Doctors or other medical professionals who provide such care could be punished with up to one year in jail or a fine as high as $2,000. When the bill was first introduced, these acts were considered a felony and punishable by ten years imprisonment and an optional fine of $30,000. Unfortunately, the bill also contains an exception that allows doctors to perform surgery on intersex people without consequence.
The bill was first introduced in the House on January 14 by Rep. Fred Deutsch, and sponsored by 46 other Republican lawmakers, which is close to half of the state legislature. Rep. Deutsch has been outspoken in his bigotry against transgender people; just recently, he compared doctors who assist with gender-affirming medical procedures to Nazis who performed “bizarre medical experiments” during the Holocaust. He has also characterized these gender-affirming treatments as the “mutilation of our children.”
Numerous LGBTQ advocacy groups and medical organizations have rightly spoken out about the danger of this bill. For example, National Center for Transgender Equality executive director Mara Keisling has characterized the bill as “one of the most extreme and dangerous pieces of legislation in the country.” Likewise, American Medical Association CEO James Madura wrote that HB 1057 keeps transgender youth from gaining the “opportunity to explore their gender identity under the safe and supportive care of a physician.”

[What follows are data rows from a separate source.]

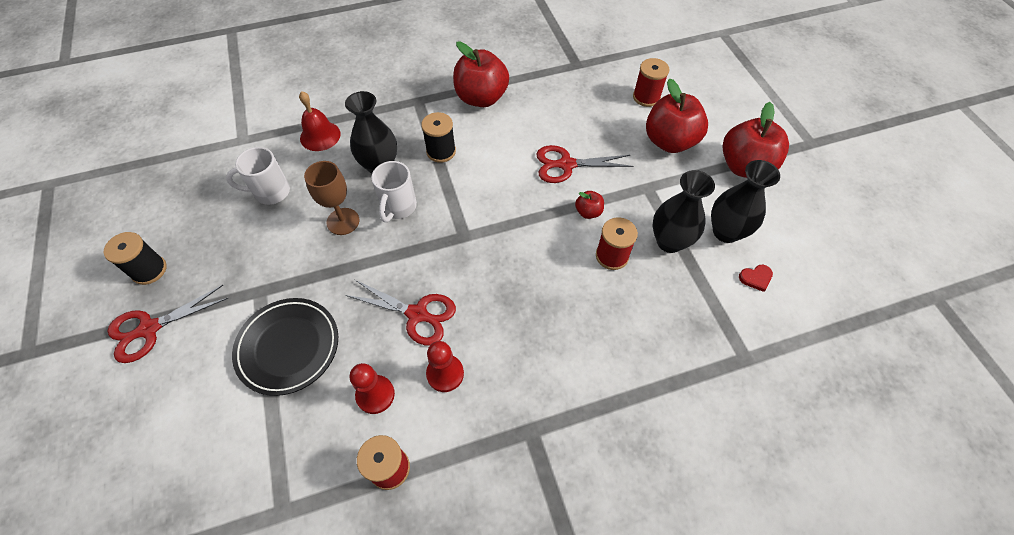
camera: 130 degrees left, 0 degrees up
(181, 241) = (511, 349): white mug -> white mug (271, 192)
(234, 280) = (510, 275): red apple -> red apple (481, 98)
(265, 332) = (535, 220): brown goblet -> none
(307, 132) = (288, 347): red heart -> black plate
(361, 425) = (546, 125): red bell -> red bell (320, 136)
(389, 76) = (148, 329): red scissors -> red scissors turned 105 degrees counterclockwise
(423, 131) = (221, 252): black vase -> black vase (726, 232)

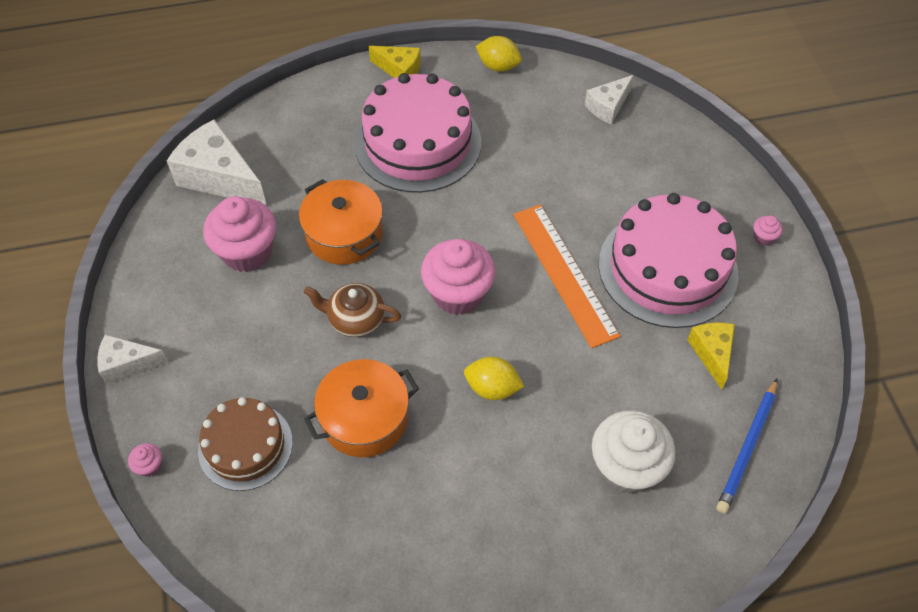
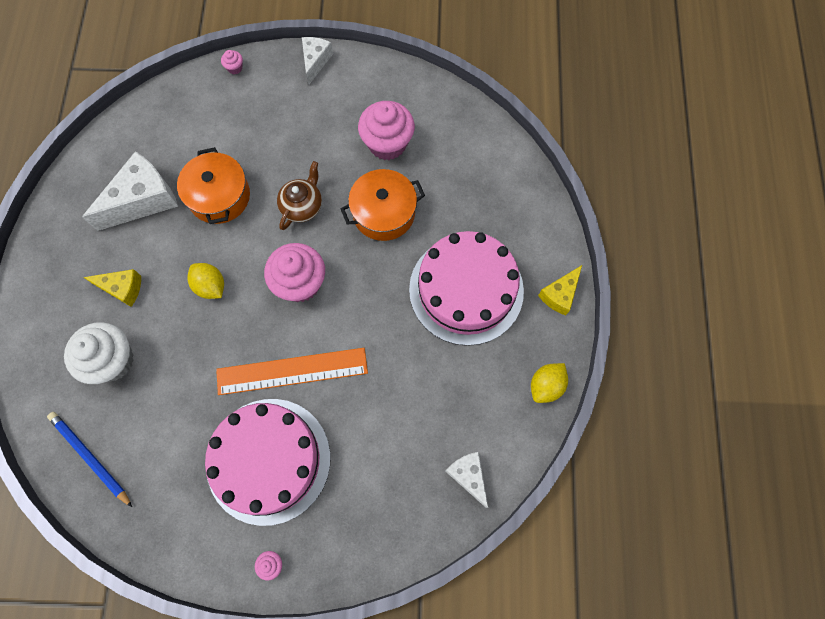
camera: 105 degrees right, 15 degrees up
(220, 177) = (467, 134): white cheese -> white cheese (143, 200)
(245, 446) = (227, 122): brown cake -> none
(492, 388) = (210, 286): yellow lemon -> yellow lemon turned 75 degrees counterclockwise
(712, 353) = (176, 464): yellow cheese -> yellow cheese (122, 289)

Many others transgender advocates and medical professionals who oppose the bill have also noted the complete disregard for science and research that characterizes this bill. For example, Dr. Alexis Chávez, who works as a psychiatrist and medical director for the Trevor Project, recently told the New York Times: “They’re not using actual evidence. They’re not using the research. They’re not listening to any health care providers.” And she is absolutely right, as studies have shown that gender-affirming treatments can decrease the suicide risk for transgender people and is “associated with superior mental health outcomes in adulthood.”
HB 1057 is now on its way to South Dakota’s Republican-controlled Senate, where there will be a hearing in the Senate Health and Human Services Committee on February 10. If the bill moves out of committee and is passed by the Senate, it will then move to the desk of Republican Governor Kristi Noem. As of February 1, Noem has not indicated whether she would sign the bill into law, though she has expressed some concerns over the bill since it “take[s] public policy and tr[ies] to fill parenting gaps with more government.” She has also said she would have signed the state’s 2016 anti-trans bathroom bill if she were governor at the time.